Noise inside the op amp is looked at in more detail in Chapter 6 and there are five wonderful rules of thumb for worst case noise analysis. FET noise is also discussed while Chapter 7 looks at the wonderful low-frequency world of popcorn noise and how its non-predictability makes it all the more fascinating – especially as it is considered enough to render a device as a failure.
Zero-drift amplifiers (an ideal, of course, that is never actually met in practice) do not have 1/f noise during the calibration process but at a cost with frequency spikes – and often harmonics – in the spectral density curve. Chapter 8 describes these effects in great detail and also offers the very practical reminder that temperature drift can look like 1/f noise. Standard deviation measurements of noise are also emphasized – rms measurements have a dc component, which do not belong in noise.

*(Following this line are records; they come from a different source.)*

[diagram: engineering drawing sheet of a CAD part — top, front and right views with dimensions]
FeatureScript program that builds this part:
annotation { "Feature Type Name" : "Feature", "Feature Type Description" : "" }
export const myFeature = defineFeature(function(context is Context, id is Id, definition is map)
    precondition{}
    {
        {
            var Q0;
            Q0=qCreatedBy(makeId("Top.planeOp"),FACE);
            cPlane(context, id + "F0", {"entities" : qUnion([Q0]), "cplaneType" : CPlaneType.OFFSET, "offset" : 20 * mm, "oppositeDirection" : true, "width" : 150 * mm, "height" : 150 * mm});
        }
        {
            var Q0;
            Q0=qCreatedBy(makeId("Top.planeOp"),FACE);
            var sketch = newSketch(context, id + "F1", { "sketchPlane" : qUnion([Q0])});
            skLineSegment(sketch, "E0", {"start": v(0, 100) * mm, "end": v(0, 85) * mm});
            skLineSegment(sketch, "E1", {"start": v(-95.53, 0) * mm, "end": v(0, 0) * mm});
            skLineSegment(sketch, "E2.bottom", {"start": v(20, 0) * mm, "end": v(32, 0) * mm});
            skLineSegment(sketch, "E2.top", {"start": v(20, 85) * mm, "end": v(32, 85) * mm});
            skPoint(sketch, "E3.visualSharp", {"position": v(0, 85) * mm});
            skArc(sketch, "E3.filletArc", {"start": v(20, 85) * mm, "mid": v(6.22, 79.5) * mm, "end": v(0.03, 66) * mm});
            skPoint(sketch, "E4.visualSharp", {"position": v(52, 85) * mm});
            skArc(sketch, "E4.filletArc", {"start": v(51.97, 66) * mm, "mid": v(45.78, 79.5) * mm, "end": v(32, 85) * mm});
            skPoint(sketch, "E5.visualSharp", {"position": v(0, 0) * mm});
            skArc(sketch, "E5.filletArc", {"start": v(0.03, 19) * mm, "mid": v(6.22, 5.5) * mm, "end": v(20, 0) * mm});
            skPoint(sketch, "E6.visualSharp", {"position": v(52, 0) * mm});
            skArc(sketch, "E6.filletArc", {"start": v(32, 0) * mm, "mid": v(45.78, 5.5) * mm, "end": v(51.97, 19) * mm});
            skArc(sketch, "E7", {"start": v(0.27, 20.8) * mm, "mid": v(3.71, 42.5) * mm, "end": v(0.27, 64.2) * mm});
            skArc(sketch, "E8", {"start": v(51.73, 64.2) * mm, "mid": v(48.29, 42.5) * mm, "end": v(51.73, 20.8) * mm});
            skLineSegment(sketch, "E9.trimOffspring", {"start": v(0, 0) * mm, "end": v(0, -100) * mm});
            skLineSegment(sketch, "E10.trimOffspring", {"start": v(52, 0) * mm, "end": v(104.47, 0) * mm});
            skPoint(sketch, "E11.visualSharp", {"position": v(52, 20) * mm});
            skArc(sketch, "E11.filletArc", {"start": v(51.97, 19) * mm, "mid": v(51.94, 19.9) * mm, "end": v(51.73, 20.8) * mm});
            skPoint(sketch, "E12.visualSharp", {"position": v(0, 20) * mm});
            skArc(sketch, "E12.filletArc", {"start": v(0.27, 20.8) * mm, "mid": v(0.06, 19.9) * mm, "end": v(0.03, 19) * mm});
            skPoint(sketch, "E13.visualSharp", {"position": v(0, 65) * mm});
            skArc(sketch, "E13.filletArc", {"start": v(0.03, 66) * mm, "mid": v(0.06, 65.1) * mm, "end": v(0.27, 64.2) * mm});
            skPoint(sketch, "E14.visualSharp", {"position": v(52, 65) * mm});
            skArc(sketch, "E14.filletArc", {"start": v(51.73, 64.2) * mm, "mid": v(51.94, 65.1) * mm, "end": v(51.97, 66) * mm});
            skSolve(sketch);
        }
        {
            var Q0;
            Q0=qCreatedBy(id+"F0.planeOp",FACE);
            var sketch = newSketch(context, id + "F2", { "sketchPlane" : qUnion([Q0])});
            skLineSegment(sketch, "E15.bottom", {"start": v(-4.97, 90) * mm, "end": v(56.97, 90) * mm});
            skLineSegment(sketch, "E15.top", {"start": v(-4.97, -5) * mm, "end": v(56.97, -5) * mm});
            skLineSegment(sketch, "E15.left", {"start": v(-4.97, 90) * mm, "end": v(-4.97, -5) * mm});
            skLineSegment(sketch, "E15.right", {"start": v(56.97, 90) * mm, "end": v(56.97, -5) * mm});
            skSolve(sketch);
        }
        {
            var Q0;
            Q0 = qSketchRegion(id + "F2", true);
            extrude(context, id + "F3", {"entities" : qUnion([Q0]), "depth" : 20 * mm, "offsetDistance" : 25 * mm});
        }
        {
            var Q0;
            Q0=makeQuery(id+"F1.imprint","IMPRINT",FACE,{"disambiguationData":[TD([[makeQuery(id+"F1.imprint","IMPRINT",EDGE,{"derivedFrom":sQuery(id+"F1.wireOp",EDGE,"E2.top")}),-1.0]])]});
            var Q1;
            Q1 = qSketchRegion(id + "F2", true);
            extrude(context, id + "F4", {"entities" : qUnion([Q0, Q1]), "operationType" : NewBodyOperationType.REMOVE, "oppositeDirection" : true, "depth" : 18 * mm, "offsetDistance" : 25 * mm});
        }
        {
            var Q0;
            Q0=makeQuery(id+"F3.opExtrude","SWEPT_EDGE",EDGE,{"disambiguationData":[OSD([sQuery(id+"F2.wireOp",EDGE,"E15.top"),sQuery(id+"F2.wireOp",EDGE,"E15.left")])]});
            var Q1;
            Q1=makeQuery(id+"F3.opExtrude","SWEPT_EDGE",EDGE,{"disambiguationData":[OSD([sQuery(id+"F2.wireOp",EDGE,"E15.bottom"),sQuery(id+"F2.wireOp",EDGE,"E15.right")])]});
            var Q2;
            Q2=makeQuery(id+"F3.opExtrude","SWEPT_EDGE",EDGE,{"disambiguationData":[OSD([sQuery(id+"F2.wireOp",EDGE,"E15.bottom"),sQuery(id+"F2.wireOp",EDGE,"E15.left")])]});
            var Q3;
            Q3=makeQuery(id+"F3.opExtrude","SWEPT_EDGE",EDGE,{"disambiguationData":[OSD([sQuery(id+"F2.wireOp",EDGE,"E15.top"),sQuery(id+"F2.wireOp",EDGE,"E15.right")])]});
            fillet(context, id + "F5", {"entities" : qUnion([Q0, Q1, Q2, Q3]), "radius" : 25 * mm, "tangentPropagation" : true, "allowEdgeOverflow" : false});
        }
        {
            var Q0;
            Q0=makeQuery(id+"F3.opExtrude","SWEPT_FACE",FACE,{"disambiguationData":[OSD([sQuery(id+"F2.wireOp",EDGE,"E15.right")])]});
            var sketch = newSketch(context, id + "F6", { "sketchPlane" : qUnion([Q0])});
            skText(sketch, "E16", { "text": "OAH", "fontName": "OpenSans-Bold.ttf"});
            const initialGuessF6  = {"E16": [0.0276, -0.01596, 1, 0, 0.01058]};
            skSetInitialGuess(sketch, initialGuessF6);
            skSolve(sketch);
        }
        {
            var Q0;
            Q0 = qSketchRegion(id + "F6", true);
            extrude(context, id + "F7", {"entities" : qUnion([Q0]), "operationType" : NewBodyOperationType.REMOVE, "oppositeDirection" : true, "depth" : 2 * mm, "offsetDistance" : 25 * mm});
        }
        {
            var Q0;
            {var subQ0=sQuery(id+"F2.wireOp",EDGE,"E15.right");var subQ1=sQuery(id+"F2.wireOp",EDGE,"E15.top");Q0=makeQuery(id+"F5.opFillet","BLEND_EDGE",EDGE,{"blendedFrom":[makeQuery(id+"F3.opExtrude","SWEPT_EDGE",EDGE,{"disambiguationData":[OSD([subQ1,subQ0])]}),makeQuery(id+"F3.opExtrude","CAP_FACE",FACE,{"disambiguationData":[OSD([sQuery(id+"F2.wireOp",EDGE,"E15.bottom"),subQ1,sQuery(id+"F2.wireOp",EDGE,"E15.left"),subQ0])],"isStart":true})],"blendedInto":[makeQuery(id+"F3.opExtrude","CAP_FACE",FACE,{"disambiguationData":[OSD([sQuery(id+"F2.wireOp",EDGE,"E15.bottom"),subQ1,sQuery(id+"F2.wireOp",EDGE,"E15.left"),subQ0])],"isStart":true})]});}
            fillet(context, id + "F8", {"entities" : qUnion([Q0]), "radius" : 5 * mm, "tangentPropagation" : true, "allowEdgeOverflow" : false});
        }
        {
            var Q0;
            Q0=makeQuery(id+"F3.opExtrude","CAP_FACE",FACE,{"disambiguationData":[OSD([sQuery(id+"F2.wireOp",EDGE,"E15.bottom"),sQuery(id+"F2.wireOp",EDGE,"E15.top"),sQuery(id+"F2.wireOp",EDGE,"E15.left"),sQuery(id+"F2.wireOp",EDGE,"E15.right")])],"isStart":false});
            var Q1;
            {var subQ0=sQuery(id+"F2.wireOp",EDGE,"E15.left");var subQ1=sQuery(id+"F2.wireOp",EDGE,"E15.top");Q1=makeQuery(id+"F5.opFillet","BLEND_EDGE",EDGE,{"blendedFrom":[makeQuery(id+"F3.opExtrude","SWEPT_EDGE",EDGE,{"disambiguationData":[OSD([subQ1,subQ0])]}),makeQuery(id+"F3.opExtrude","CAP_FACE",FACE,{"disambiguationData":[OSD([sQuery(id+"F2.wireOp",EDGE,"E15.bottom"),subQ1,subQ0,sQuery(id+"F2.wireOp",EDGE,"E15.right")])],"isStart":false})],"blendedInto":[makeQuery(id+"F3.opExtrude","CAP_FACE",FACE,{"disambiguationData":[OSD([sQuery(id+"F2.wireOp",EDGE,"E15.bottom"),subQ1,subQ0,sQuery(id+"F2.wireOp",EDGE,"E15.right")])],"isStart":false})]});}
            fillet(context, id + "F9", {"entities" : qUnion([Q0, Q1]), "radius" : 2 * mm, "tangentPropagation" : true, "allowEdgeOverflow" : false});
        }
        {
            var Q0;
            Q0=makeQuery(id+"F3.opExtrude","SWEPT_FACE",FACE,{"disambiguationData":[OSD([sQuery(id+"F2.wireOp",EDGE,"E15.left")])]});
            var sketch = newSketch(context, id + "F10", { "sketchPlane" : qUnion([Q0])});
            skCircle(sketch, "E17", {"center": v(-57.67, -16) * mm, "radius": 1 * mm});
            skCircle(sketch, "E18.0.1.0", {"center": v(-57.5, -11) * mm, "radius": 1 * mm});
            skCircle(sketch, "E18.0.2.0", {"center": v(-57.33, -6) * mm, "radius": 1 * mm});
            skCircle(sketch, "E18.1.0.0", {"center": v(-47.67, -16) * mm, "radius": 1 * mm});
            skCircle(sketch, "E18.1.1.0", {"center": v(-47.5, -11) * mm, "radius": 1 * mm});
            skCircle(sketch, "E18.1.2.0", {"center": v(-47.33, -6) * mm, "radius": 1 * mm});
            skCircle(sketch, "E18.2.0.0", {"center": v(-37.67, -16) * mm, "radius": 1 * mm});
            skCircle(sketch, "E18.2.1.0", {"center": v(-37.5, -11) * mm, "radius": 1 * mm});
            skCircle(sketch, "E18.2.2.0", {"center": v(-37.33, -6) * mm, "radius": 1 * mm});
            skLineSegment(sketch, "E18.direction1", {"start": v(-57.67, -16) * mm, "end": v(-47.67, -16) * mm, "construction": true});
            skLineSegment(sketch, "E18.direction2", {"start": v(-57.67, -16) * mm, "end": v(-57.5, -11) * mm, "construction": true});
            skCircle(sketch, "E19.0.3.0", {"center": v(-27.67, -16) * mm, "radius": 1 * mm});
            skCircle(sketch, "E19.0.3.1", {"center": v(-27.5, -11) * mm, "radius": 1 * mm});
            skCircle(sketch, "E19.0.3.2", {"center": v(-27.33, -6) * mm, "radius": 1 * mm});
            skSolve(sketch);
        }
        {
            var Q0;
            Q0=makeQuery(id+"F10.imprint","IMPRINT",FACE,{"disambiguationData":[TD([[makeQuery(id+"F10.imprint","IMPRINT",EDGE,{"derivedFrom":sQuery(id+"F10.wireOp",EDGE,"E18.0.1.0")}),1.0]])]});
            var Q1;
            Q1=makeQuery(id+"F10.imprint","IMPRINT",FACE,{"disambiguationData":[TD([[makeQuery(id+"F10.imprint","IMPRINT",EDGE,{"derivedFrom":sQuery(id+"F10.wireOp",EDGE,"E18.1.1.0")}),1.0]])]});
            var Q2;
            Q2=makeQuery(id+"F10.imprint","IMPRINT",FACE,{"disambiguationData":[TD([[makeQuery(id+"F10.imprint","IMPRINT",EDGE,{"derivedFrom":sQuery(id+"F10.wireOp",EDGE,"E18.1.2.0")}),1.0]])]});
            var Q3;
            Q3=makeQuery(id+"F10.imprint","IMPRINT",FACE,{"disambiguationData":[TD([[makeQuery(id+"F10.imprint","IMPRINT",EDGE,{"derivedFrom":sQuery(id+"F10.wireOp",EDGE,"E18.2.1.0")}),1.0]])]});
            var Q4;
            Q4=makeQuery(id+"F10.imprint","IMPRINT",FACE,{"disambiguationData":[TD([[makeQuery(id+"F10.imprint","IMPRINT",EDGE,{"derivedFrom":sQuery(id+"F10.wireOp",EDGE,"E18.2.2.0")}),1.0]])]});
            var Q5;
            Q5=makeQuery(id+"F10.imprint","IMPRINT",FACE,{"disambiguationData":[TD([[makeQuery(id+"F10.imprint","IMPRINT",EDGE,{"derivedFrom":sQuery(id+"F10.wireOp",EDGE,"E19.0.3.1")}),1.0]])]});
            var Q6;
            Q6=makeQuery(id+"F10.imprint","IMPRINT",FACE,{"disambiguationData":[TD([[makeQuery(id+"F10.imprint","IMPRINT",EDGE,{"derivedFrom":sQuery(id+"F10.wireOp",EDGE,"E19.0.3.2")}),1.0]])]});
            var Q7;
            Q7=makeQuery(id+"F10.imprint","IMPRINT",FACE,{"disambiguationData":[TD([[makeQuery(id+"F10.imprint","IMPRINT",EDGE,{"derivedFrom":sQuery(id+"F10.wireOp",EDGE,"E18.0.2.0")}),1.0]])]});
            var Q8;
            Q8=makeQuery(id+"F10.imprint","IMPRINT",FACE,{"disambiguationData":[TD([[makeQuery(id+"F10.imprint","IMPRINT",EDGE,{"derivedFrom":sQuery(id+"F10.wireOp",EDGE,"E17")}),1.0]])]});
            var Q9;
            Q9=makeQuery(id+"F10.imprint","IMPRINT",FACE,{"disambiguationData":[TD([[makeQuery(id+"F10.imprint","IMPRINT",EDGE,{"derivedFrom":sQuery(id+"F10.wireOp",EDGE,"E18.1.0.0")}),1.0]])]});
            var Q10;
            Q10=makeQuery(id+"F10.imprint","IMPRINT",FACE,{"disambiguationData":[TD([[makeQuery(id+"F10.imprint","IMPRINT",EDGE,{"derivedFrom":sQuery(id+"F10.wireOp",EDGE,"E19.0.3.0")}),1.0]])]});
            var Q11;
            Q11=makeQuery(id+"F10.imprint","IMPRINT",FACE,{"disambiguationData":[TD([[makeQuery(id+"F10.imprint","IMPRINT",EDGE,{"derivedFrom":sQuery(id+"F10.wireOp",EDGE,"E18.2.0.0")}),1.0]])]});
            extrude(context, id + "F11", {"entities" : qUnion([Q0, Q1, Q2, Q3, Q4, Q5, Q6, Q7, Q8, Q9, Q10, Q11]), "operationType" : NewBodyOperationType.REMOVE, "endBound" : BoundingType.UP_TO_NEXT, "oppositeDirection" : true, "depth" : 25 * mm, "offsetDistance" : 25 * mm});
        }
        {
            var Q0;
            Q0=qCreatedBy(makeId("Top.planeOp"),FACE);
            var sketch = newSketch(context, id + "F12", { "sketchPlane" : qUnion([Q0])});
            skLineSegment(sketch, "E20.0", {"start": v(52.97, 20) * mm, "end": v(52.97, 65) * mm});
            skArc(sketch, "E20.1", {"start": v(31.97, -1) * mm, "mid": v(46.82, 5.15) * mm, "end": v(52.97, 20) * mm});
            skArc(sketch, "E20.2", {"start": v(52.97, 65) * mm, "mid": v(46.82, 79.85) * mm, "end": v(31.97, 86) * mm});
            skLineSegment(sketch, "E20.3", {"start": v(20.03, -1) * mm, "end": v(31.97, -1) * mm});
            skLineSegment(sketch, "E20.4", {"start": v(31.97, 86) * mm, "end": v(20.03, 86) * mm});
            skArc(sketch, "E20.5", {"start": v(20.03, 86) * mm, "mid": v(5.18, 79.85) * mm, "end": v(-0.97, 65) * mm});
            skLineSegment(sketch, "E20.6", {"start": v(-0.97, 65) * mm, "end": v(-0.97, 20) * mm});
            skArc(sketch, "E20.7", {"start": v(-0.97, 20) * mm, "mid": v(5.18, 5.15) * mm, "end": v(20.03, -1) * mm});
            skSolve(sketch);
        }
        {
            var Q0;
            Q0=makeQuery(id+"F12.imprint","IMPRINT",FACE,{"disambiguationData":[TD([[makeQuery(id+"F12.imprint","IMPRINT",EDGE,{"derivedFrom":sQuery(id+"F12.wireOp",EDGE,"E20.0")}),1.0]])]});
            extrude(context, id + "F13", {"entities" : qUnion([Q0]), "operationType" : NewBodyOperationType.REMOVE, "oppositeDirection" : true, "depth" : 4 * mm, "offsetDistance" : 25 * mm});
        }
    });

Chapter 9 builds on the op amp lessons by incorporating three of them and referring all the noise back to the input in a typical instrumentation amplifier arrangement and analyzing them by hand, simulation and measurement.
Chapter 10 specifically addresses photodiode amplifier noise with emphasis on the transimpedance amplifier while Chapter 11 wraps it up with examples in the usual calculations, simulations, and practical formats we have been led to expect throughout the text. The practical world of measurement is also covered when it is necessary to use a post-amplifier to lift the noise being measured well above the noise floor of the test equipment. The author emphasizes how the input noise of the post-amplification is minimal to the actual noise measurement.
The book is finished off with a glossary that also includes figures – a really unusual format – answers to the chapter questions that have been posed, and a fairly complete index.
Operational Amplifier Noise is not a low-cost textbook but that will not stop the buyer who really wants to understand and do something about noise in his designs. There are negatives, of course, and they are mainly centered around some of the editing that has taken place, and some of the editing that should have occurred. The most heinous, in my opinion, is the extraordinary use of compound adjectives in units, such as “3.526-µV RMS (sic)” and the most noticeable is the unfortunate repeat of text on the back cover. The book is rich in figures and that makes layouts very difficult but it is well achieved for the most part although, by necessity perhaps, sizing has been a little arbitrary in some cases.
While it's been EN-Genius' privilege to host most of the book’s content on our site as TechNotes, we would be the first to say that just having the text in your hands in hardback form is a great pleasure.